Newcomb cited a need to organize his storage unit and to chop firewood for his wife to get her through the winter in his request to delay his sentencing. Newcomb is facing a mandatory prison sentence for allegedly striking his wife in the head with a hatchet and fracturing her skull during an argument that took place Jan. 31, 2013 at their Dillon Valley home, according to court documents.

Newcomb pleaded guilty last December to one count of second-degree assault causing injury with a deadly weapon, a Class 4 felony.

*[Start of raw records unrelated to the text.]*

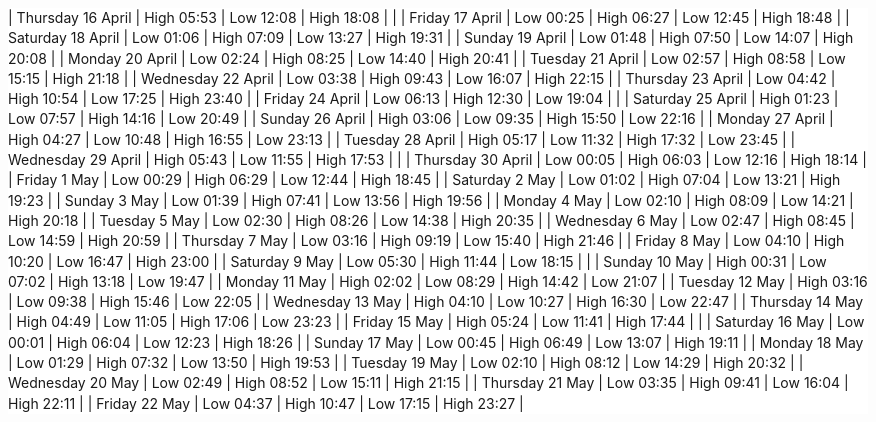 | Thursday 16 April | High 05:53 | Low 12:08 | High 18:08 |  | 
| Friday 17 April | Low 00:25 | High 06:27 | Low 12:45 | High 18:48 | 
| Saturday 18 April | Low 01:06 | High 07:09 | Low 13:27 | High 19:31 | 
| Sunday 19 April | Low 01:48 | High 07:50 | Low 14:07 | High 20:08 | 
| Monday 20 April | Low 02:24 | High 08:25 | Low 14:40 | High 20:41 | 
| Tuesday 21 April | Low 02:57 | High 08:58 | Low 15:15 | High 21:18 | 
| Wednesday 22 April | Low 03:38 | High 09:43 | Low 16:07 | High 22:15 | 
| Thursday 23 April | Low 04:42 | High 10:54 | Low 17:25 | High 23:40 | 
| Friday 24 April | Low 06:13 | High 12:30 | Low 19:04 |  | 
| Saturday 25 April | High 01:23 | Low 07:57 | High 14:16 | Low 20:49 | 
| Sunday 26 April | High 03:06 | Low 09:35 | High 15:50 | Low 22:16 | 
| Monday 27 April | High 04:27 | Low 10:48 | High 16:55 | Low 23:13 | 
| Tuesday 28 April | High 05:17 | Low 11:32 | High 17:32 | Low 23:45 | 
| Wednesday 29 April | High 05:43 | Low 11:55 | High 17:53 |  | 
| Thursday 30 April | Low 00:05 | High 06:03 | Low 12:16 | High 18:14 | 
| Friday 1 May | Low 00:29 | High 06:29 | Low 12:44 | High 18:45 | 
| Saturday 2 May | Low 01:02 | High 07:04 | Low 13:21 | High 19:23 | 
| Sunday 3 May | Low 01:39 | High 07:41 | Low 13:56 | High 19:56 | 
| Monday 4 May | Low 02:10 | High 08:09 | Low 14:21 | High 20:18 | 
| Tuesday 5 May | Low 02:30 | High 08:26 | Low 14:38 | High 20:35 | 
| Wednesday 6 May | Low 02:47 | High 08:45 | Low 14:59 | High 20:59 | 
| Thursday 7 May | Low 03:16 | High 09:19 | Low 15:40 | High 21:46 | 
| Friday 8 May | Low 04:10 | High 10:20 | Low 16:47 | High 23:00 | 
| Saturday 9 May | Low 05:30 | High 11:44 | Low 18:15 |  | 
| Sunday 10 May | High 00:31 | Low 07:02 | High 13:18 | Low 19:47 | 
| Monday 11 May | High 02:02 | Low 08:29 | High 14:42 | Low 21:07 | 
| Tuesday 12 May | High 03:16 | Low 09:38 | High 15:46 | Low 22:05 | 
| Wednesday 13 May | High 04:10 | Low 10:27 | High 16:30 | Low 22:47 | 
| Thursday 14 May | High 04:49 | Low 11:05 | High 17:06 | Low 23:23 | 
| Friday 15 May | High 05:24 | Low 11:41 | High 17:44 |  | 
| Saturday 16 May | Low 00:01 | High 06:04 | Low 12:23 | High 18:26 | 
| Sunday 17 May | Low 00:45 | High 06:49 | Low 13:07 | High 19:11 | 
| Monday 18 May | Low 01:29 | High 07:32 | Low 13:50 | High 19:53 | 
| Tuesday 19 May | Low 02:10 | High 08:12 | Low 14:29 | High 20:32 | 
| Wednesday 20 May | Low 02:49 | High 08:52 | Low 15:11 | High 21:15 | 
| Thursday 21 May | Low 03:35 | High 09:41 | Low 16:04 | High 22:11 | 
| Friday 22 May | Low 04:37 | High 10:47 | Low 17:15 | High 23:27 |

The presumptive sentencing range for a Class 4 felony is two to six years in the Colorado Department of Corrections, three years of mandatory parole and a fine of $2,000 to $500,000.

However, the terms of Newcomb’s plea agreement stipulate a DOC sentence of five to 16 years. Extended sentences are permitted in cases when the crime is deemed an extraordinary risk or committed under exceptional circumstances.

Although Romeo granted the continuance, she also modified the conditions of Newcomb’s bond conditions and ordered him to check in with the court clerk’s office once per week until his new sentencing date. Romeo said Newcomb’s mandatory prison sentence makes him a flight risk.

Newcomb was originally charged in Summit County District Court with attempted second-degree murder, second-degree assault with a weapon during the course of a felony and first-degree assault, all Class 3 felonies; two counts of menacing, a Class 5 felony; and third-degree assault, a Class 1 misdemeanor. Those charges have been dismissed as a condition of the plea agreement.

Dale McPhetres and Reed Owens, of the public defenders office, are representing Newcomb. The case is being prosecuted by deputy district attorney Mark Franklin.